I built a chat room for a PhD research project.
Any write up of this in the PhD Thesis itself will never be able to do justice to the drawn-out, agonising, Herculean labour that this simple, whimsical statement turned out to involve, so I thought I’d do that here instead!
So my PhD involves studying the experiences of people using English as a second language in text-based online communication. Chat rooms, blogs, comments threads, Instant Messaging, social media, even emails, you name it. In order to do this, I thought a good first step would be to talk to these people and ask them about their experiences, bringing them together in small focus groups.
Then I thought: why not do it online? Why not use an online chat room to talk about online communication? Massive benefits of this include the fact that, as opposed to face to face focus groups, there is no need to convert video recording to text transcript (for which you can expect to spend four hours for each hour of recorded material), and that participants can take part from wherever they have an internet connected computer, meaning that a) they don’t have to travel to the study and b) they can be located pretty much anywhere in the world, multi-time-zone scheduling permitting.
Next question: what platform to use? I considered a number of possibilities. WhatsApp looked like a good option for several reasons: it gives you the option to email to yourself the chat log of any conversation you’re having, providing an instant transcript of the conversation, plus conversations are encrypted as they wing their way through the wires of the web. But you need people’s phone numbers, which I thought was a bit unnecessarily invasive. Other obvious contenders like Facebook Messenger lacked option to download the chat (technically possible, but it involves downloading your entire Facebook dataset, which seemed a bit cumbersome. Ditto with Google Hangouts). For research purposes, however, a major flaw of all commercial and web-based options was that you can’t be sure where your data is going, where it is being stored, and what is being done with it.

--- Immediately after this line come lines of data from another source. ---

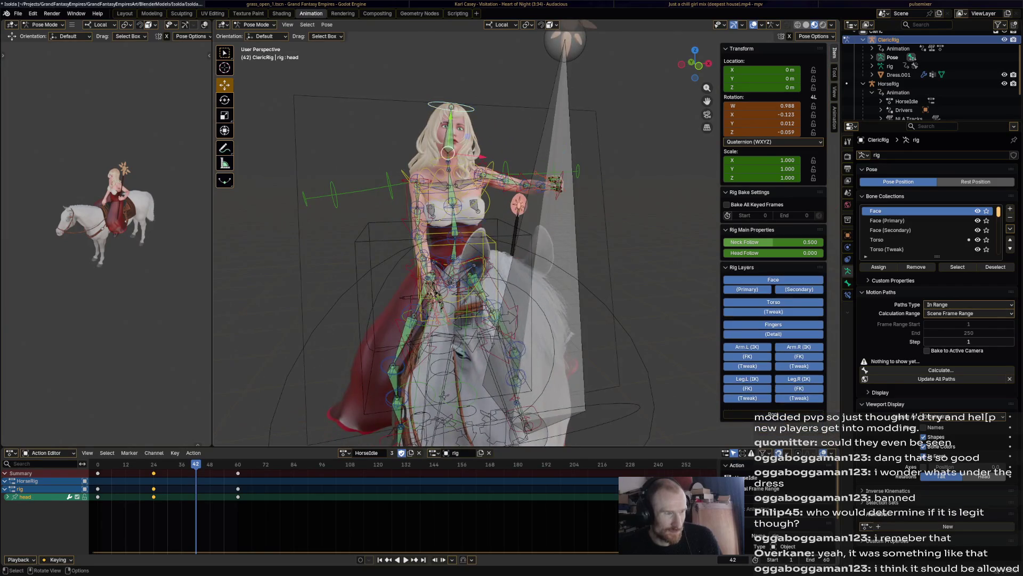
key("KP_Divide")
- Turn the cleric's head bone slightly and save the Isolda file
left_click(444, 120)
key("r")
left_click(484, 152)
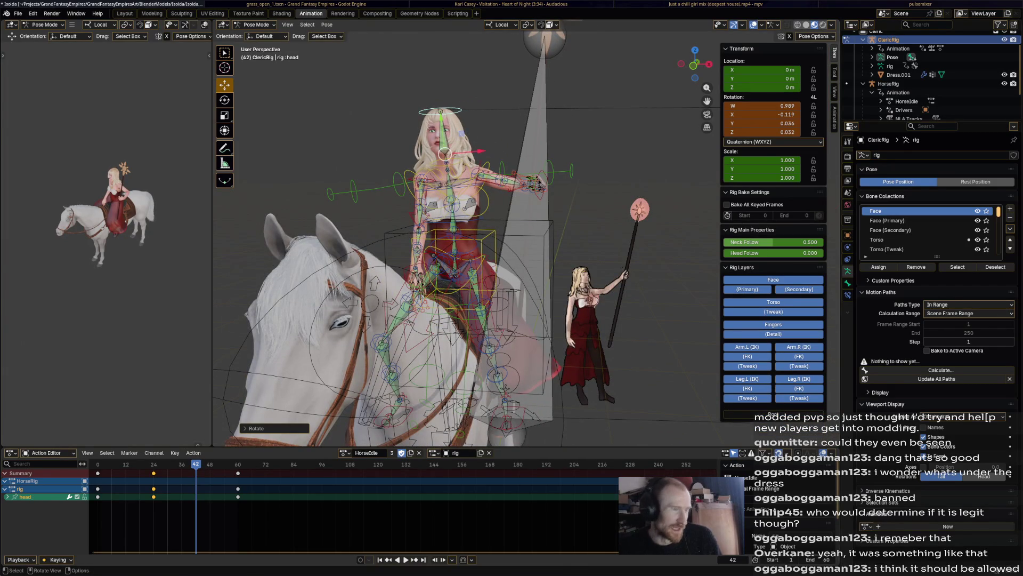
key("r")
left_click(448, 137)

Ethics is a pretty big deal in academic research these days, and in anything to do with internet research, data security is an import ethical consideration. To satisfy ethics review boards you need to show you’ve given thought to the whereabouts of data collected from research participants at all times – that’s the physical location, so if it’s “in the Cloud” you need to know exactly what that means, what company’s particular subsection of “the Cloud” that is, where their actual computers are on which they store your data, and what laws apply to data storage in that location.
So, reasoned my treacherous brain, we can avoid all of these problematic ethical issues and ensure that the platform has all necessary features like exportable transcripts etc. if we simply… do it ourselves. You know, make a chat room and host it on a University of Nottingham server.
As I look back on this last sentence I’m not sure what on earth I thought I was thinking.
I should mention at this point that I have no background at all in computer science. I did a GCSE in IT in 1998. I had spent some time over the first year of my PhD learning the basics of programming using the excellent codecademy and had successfully learned enough Python to process Twitter data, and this experience had shown me that with perseverance and a great deal of searching on programming advice forums (stackoverflow, w3schools, digital ocean, many others…), it’s possible to figure stuff out and do things with computers that initially seem impossible. So I thought I should be able to do this.
And I was right. Just. But every step of the way threw up new and seemingly intractable challenges that not only required the finding of a solution, but often the hasty acquisition and understanding of some fundamental aspect of computer science and web science. Sometimes it took hours of painstaking online research just to understand what question I needed to ask.
Possibly it was not the most productive use of my time. But I’ve finally arrived at a point now where I have a cast-iron online platform on which I can do some (hopefully) interesting and (definitely) ethically-sound research.
In part II of this post I’ll describe the process, partly as an aide-mémoire for myself (lest we forget…) and partly in the hope that it might be of some use to anyone equally daft enough to try doing it for themselves. It will be full of dreadfully dull technical details, but hopefully I can explain it in such a way as to make it accessible to non-CS people like me.